▶ **Tugas**: Tulis ulang seluruh potongan teks tentang tasawuf dan nilai kedamaian di bawah ini huruf demi huruf, tanpa mengubah apa pun.

▶ **Potongan teks**:
□ □ □ □ □
Nilai ini adalah nilai yang punya ruh dan dimensi yang bisa mengintegrasikan manusia kepada dimensi Ilahiyah transenden. Nilai yang bisa melangitkan manusia menjadi insan paripurna yang menyatu dengan ruh semesta, dan dari penyatuan ini, manusia akan mendapat nilai murni kedamaian, sehingga dengan nilai murni kedamaian yang didapat ini, manusia akan menjadi pembawa damai abadi dibumi. Diantara berbagai nilai yang ada, tasawuf adalah salah satu jalan untuk mendapatkan nilai-nilai kedamaian itu, karena nilai abadi kedamaian hanya bisa didapat dari kedalaman jantung mistisime, tidak bisa didapat dari formalitas agama. Karena mistisisme adalah jantung agama, hakikat disebalik hakikat. Formalisme agama hanya melihat dari kuliat luar, yang tentu segera melahirkan perbedaan negatif kasat mata, sedangkan mistisime, sudah secara jauh melihat kedalam penyatuan perbedaan kedalam satu nilai bersama yang disebut keimanan universal. Praktek para sufi dengan ajaran cinta dan kasihnya adalah  salah satu alternatif dunia saat ini yang sangat layak menjadi nilai universal yang bisa menyatukan manusia dalam damai, karena nilai ini adalah nilai yang berasal dari jantung “causa perennia”, keabadian utama, yaitu cinta kasih Tuhan, bukan cinta kasih berdasarkan agama dan dan berdasarkan kepercayaan.
□ □ □ □ □
▶ **Bahan yang diberikan**:
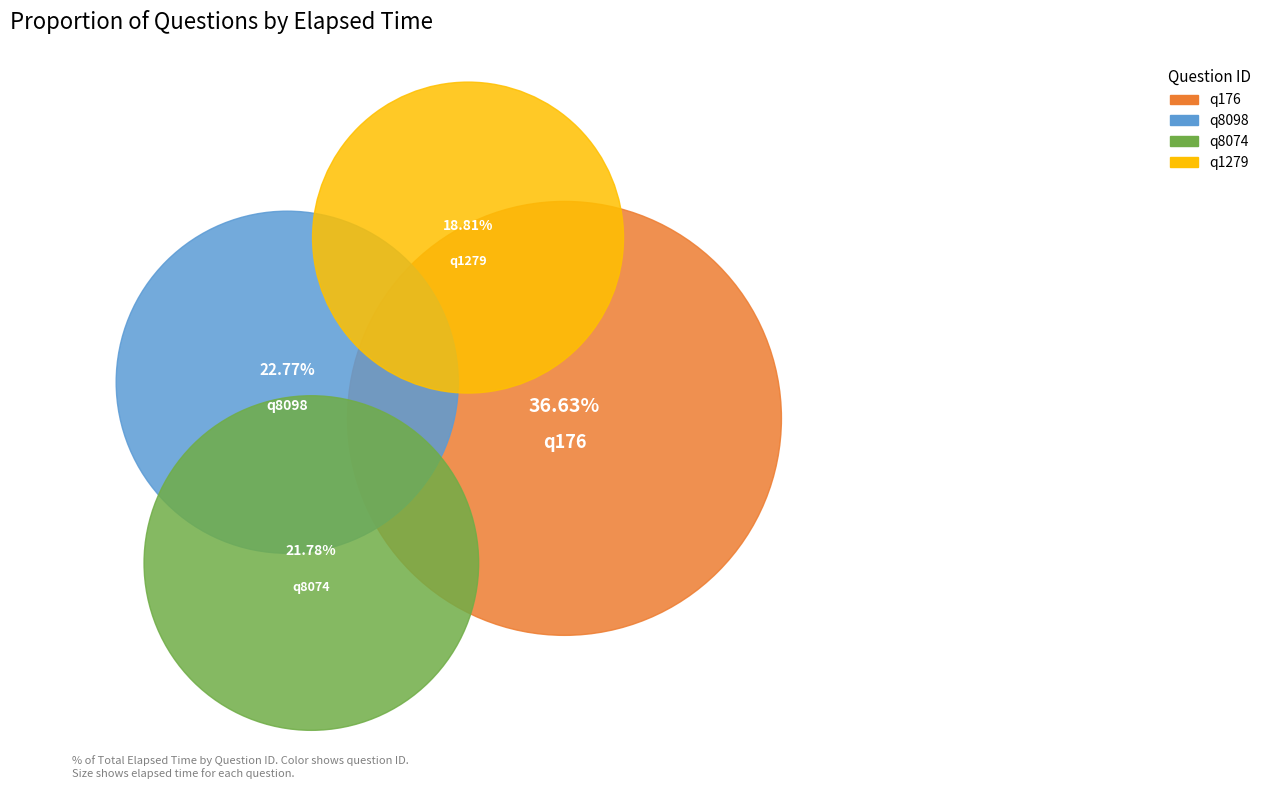

The q8098 slice represents 9% of the pie. True or false?

False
□ □ □ □ □
▶ **Hasil di bawah**:
Nilai ini adalah nilai yang punya ruh dan dimensi yang bisa mengintegrasikan manusia kepada dimensi Ilahiyah transenden. Nilai yang bisa melangitkan manusia menjadi insan paripurna yang menyatu dengan ruh semesta, dan dari penyatuan ini, manusia akan mendapat nilai murni kedamaian, sehingga dengan nilai murni kedamaian yang didapat ini, manusia akan menjadi pembawa damai abadi dibumi. Diantara berbagai nilai yang ada, tasawuf adalah salah satu jalan untuk mendapatkan nilai-nilai kedamaian itu, karena nilai abadi kedamaian hanya bisa didapat dari kedalaman jantung mistisime, tidak bisa didapat dari formalitas agama. Karena mistisisme adalah jantung agama, hakikat disebalik hakikat. Formalisme agama hanya melihat dari kuliat luar, yang tentu segera melahirkan perbedaan negatif kasat mata, sedangkan mistisime, sudah secara jauh melihat kedalam penyatuan perbedaan kedalam satu nilai bersama yang disebut keimanan universal. Praktek para sufi dengan ajaran cinta dan kasihnya adalah  salah satu alternatif dunia saat ini yang sangat layak menjadi nilai universal yang bisa menyatukan manusia dalam damai, karena nilai ini adalah nilai yang berasal dari jantung “causa perennia”, keabadian utama, yaitu cinta kasih Tuhan, bukan cinta kasih berdasarkan agama dan dan berdasarkan kepercayaan.